##### Stored data #####
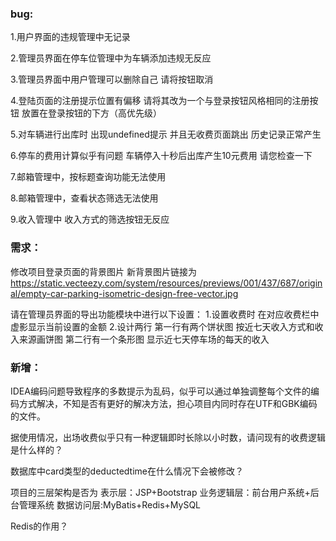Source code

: ### bug:

1.用户界面的违规管理中无记录

2.管理员界面在停车位管理中为车辆添加违规无反应

3.管理员界面中用户管理可以删除自己 请将按钮取消

4.登陆页面的注册提示位置有偏移 请将其改为一个与登录按钮风格相同的注册按钮 放置在登录按钮的下方（高优先级）

5.对车辆进行出库时 出现undefined提示 并且无收费页面跳出 历史记录正常产生

6.停车的费用计算似乎有问题 车辆停入十秒后出库产生10元费用 请您检查一下

7.邮箱管理中，按标题查询功能无法使用

8.邮箱管理中，查看状态筛选无法使用

9.收入管理中 收入方式的筛选按钮无反应


### 需求：

修改项目登录页面的背景图片
新背景图片链接为
https://static.vecteezy.com/system/resources/previews/001/437/687/original/empty-car-parking-isometric-design-free-vector.jpg

请在管理员界面的导出功能模块中进行以下设置：
1.设置收费时 在对应收费栏中虚影显示当前设置的金额
2.设计两行 第一行有两个饼状图 按近七天收入方式和收入来源画饼图
	 第二行有一个条形图 显示近七天停车场的每天的收入

### 新增：

IDEA编码问题导致程序的多数提示为乱码，似乎可以通过单独调整每个文件的编码方式解决，不知是否有更好的解决方法，担心项目内同时存在UTF和GBK编码的文件。

据使用情况，出场收费似乎只有一种逻辑即时长除以小时数，请问现有的收费逻辑是什么样的？

数据库中card类型的deductedtime在什么情况下会被修改？

项目的三层架构是否为 表示层：JSP+Bootstrap 业务逻辑层：前台用户系统+后台管理系统 数据访问层:MyBatis+Redis+MySQL

Redis的作用？




   


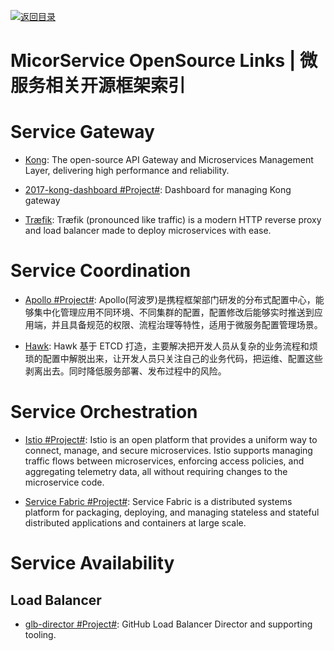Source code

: [![返回目录](https://user-images.githubusercontent.com/5803001/38079637-ff0abcf0-3371-11e8-9b76-ad651620afc7.jpg)](https://github.com/wxyyxc1992/Awesome-Links)

# MicorService OpenSource Links | 微服务相关开源框架索引

# Service Gateway

- [Kong](https://getkong.org/): The open-source API Gateway and Microservices Management Layer, delivering high performance and reliability.

- [2017-kong-dashboard #Project#](https://github.com/PGBI/kong-dashboard): Dashboard for managing Kong gateway

* [Træfik](https://github.com/containous/traefik): Træfik (pronounced like traffic) is a modern HTTP reverse proxy and load balancer made to deploy microservices with ease.

# Service Coordination

- [Apollo #Project#](https://github.com/ctripcorp/apollo): Apollo(阿波罗)是携程框架部门研发的分布式配置中心，能够集中化管理应用不同环境、不同集群的配置，配置修改后能够实时推送到应用端，并且具备规范的权限、流程治理等特性，适用于微服务配置管理场景。

* [Hawk](https://parg.co/Uv4): Hawk 基于 ETCD 打造，主要解决把开发人员从复杂的业务流程和烦琐的配置中解脱出来，让开发人员只关注自己的业务代码，把运维、配置这些剥离出去。同时降低服务部署、发布过程中的风险。

# Service Orchestration

- [Istio #Project#](https://istio.io/about/intro.html): Istio is an open platform that provides a uniform way to connect, manage, and secure microservices. Istio supports managing traffic flows between microservices, enforcing access policies, and aggregating telemetry data, all without requiring changes to the microservice code.

- [Service Fabric #Project#](https://github.com/Microsoft/service-fabric): Service Fabric is a distributed systems platform for packaging, deploying, and managing stateless and stateful distributed applications and containers at large scale.

# Service Availability

## Load Balancer

- [glb-director #Project#](https://github.com/github/glb-director): GitHub Load Balancer Director and supporting tooling.
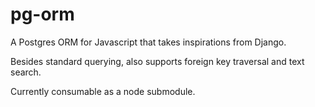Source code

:# pg-orm
A Postgres ORM for Javascript that takes inspirations from Django.

Besides standard querying, also supports foreign key traversal and text search.

Currently consumable as a node submodule.
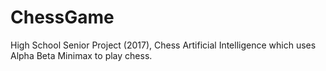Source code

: # ChessGame
High School Senior Project (2017), Chess Artificial Intelligence which uses Alpha Beta Minimax to play chess.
#####
(Job item):
Replace every "#Project#" with "#Repo#" throughout the listing above, and write out all of its source text again with nothing else changed. Leave the pictures out of your answer.

(Exercise result):
Source code

: ### bug:

1.用户界面的违规管理中无记录

2.管理员界面在停车位管理中为车辆添加违规无反应

3.管理员界面中用户管理可以删除自己 请将按钮取消

4.登陆页面的注册提示位置有偏移 请将其改为一个与登录按钮风格相同的注册按钮 放置在登录按钮的下方（高优先级）

5.对车辆进行出库时 出现undefined提示 并且无收费页面跳出 历史记录正常产生

6.停车的费用计算似乎有问题 车辆停入十秒后出库产生10元费用 请您检查一下

7.邮箱管理中，按标题查询功能无法使用

8.邮箱管理中，查看状态筛选无法使用

9.收入管理中 收入方式的筛选按钮无反应


### 需求：

修改项目登录页面的背景图片
新背景图片链接为
https://static.vecteezy.com/system/resources/previews/001/437/687/original/empty-car-parking-isometric-design-free-vector.jpg

请在管理员界面的导出功能模块中进行以下设置：
1.设置收费时 在对应收费栏中虚影显示当前设置的金额
2.设计两行 第一行有两个饼状图 按近七天收入方式和收入来源画饼图
	 第二行有一个条形图 显示近七天停车场的每天的收入

### 新增：

IDEA编码问题导致程序的多数提示为乱码，似乎可以通过单独调整每个文件的编码方式解决，不知是否有更好的解决方法，担心项目内同时存在UTF和GBK编码的文件。

据使用情况，出场收费似乎只有一种逻辑即时长除以小时数，请问现有的收费逻辑是什么样的？

数据库中card类型的deductedtime在什么情况下会被修改？

项目的三层架构是否为 表示层：JSP+Bootstrap 业务逻辑层：前台用户系统+后台管理系统 数据访问层:MyBatis+Redis+MySQL

Redis的作用？




   


Source code

: [![返回目录](https://user-images.githubusercontent.com/5803001/38079637-ff0abcf0-3371-11e8-9b76-ad651620afc7.jpg)](https://github.com/wxyyxc1992/Awesome-Links)

# MicorService OpenSource Links | 微服务相关开源框架索引

# Service Gateway

- [Kong](https://getkong.org/): The open-source API Gateway and Microservices Management Layer, delivering high performance and reliability.

- [2017-kong-dashboard #Repo#](https://github.com/PGBI/kong-dashboard): Dashboard for managing Kong gateway

* [Træfik](https://github.com/containous/traefik): Træfik (pronounced like traffic) is a modern HTTP reverse proxy and load balancer made to deploy microservices with ease.

# Service Coordination

- [Apollo #Repo#](https://github.com/ctripcorp/apollo): Apollo(阿波罗)是携程框架部门研发的分布式配置中心，能够集中化管理应用不同环境、不同集群的配置，配置修改后能够实时推送到应用端，并且具备规范的权限、流程治理等特性，适用于微服务配置管理场景。

* [Hawk](https://parg.co/Uv4): Hawk 基于 ETCD 打造，主要解决把开发人员从复杂的业务流程和烦琐的配置中解脱出来，让开发人员只关注自己的业务代码，把运维、配置这些剥离出去。同时降低服务部署、发布过程中的风险。

# Service Orchestration

- [Istio #Repo#](https://istio.io/about/intro.html): Istio is an open platform that provides a uniform way to connect, manage, and secure microservices. Istio supports managing traffic flows between microservices, enforcing access policies, and aggregating telemetry data, all without requiring changes to the microservice code.

- [Service Fabric #Repo#](https://github.com/Microsoft/service-fabric): Service Fabric is a distributed systems platform for packaging, deploying, and managing stateless and stateful distributed applications and containers at large scale.

# Service Availability

## Load Balancer

- [glb-director #Repo#](https://github.com/github/glb-director): GitHub Load Balancer Director and supporting tooling.
Source code

:# pg-orm
A Postgres ORM for Javascript that takes inspirations from Django.

Besides standard querying, also supports foreign key traversal and text search.

Currently consumable as a node submodule.
Source code

: # ChessGame
High School Senior Project (2017), Chess Artificial Intelligence which uses Alpha Beta Minimax to play chess.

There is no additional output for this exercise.